Le décret apporte également des précisions sur les modalités de dérogation ouvertes par la loi.

Ainsi, s’agissant de l’insertion du projet dans l’urbanisation environnante (qui n’est pas exactement la formule retenue par la loi qui parle, pour sa part, de son insertion « en continuité avec les espaces urbanisés dans un secteur au type d’urbanisation adéquat »), celle-ci s’apprécie notamment par référence à l’amélioration de la mixité fonctionnelle du secteur, mais également de sa conformité avec les règles d’urbanisme en vigueur. En cela, le texte réintroduit un lien qui n’apparaît pas particulièrement heureux entre l’aménagement commercial et l’application du droit du sol, alors même que les commissions d’aménagement commercial ne sont, en l’état, pas compétentes pour apprécier la conformité des projets commerciaux aux règles d’urbanisme.

S’agissant de la justification de la contribution du projet « aux besoins du territoire », elle s’apprécie notamment en considération de l’évolution démographique de ce dernier, du taux de vacance commerciale et de l’offre de mètres carrés commerciaux déjà existants dans la zone de chalandise du projet. Cela ne lève pas les craintes tenant à la conformité de ce critère au droit européen qui interdit de subordonner l’exercice d’une activité de service à « l’application au cas par cas d’un test économique consistant à subordonner l’octroi de l’autorisation à la preuve de l’existence d’un besoin économique ou d’une demande du marché » (Directive 2006/123/CE du Parlement européen et du Conseil du 12 décembre 2006 relative aux services dans le marché intérieur, article 14).

Le décret apporte également des précisions sur les mesures de compensation qui seront « mises en œuvre, en plus de ce qui peut être fait à proximité immédiate du projet, en priorité au sein des zones de renaturation préférentielles lorsque de telles zones sont identifiées » dans les PLU et les SCoT. L’équivalence est appréciée en termes qualitatifs et quantitatifs, sachant que les gains obtenus par la compensation doivent être au moins égaux aux pertes occasionnées par le projet.

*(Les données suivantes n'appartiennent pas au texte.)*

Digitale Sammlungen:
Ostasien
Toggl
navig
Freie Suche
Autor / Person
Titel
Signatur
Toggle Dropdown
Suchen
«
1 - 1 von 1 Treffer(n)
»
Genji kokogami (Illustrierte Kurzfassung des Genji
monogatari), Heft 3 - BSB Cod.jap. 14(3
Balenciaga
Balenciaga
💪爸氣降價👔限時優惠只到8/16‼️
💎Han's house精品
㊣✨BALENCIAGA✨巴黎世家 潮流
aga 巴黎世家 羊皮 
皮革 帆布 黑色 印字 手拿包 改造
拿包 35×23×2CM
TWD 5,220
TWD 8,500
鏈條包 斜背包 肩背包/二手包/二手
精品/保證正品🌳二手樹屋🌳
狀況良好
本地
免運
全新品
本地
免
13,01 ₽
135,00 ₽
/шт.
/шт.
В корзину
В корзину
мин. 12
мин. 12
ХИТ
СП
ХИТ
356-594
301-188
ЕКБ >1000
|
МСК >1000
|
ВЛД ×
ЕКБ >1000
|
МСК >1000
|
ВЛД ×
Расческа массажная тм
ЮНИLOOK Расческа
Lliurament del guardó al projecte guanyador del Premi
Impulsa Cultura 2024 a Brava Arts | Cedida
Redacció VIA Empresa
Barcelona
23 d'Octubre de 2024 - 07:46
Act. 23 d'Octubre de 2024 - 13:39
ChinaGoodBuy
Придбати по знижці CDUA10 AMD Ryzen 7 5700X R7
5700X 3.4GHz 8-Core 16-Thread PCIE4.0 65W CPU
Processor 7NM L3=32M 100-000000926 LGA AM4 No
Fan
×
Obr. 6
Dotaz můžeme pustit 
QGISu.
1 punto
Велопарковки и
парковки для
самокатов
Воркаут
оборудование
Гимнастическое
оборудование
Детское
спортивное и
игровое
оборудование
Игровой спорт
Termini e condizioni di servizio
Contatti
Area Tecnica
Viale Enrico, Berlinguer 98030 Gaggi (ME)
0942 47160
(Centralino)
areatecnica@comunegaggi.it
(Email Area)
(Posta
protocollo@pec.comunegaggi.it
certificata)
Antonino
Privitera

Enfin, le décret apporte quelques précisions sur les conditions dans lesquelles intervient l’avis conforme du préfet pour les projets engendrant une artificialisation d’une surface de vente de plus de 3000 m² (mais moins de 10 000 m² qui représente la limite au-delà de laquelle aucune dérogation ne peut être accordée). Cet avis sera réputé défavorable s’il n’est pas parvenu aux membres de la CDAC cinq jours au moins avant la réunion. Le décret ne dit en revanche rien des éventuels recours dont disposerait le pétitionnaire pour contester l’avis conforme défavorable du préfet, dont il n’est pas certain qu’il puisse simplement être remis en cause par la CNAC dans le cadre d’un recours dirigé contre l’avis défavorable de la CDAC qui s’en suivra nécessairement.

Dans la mesure où, comme cela a été rappelé, le décret est d’application immédiate, ces questions ne manqueront pas de se poser rapidement dans la pratique.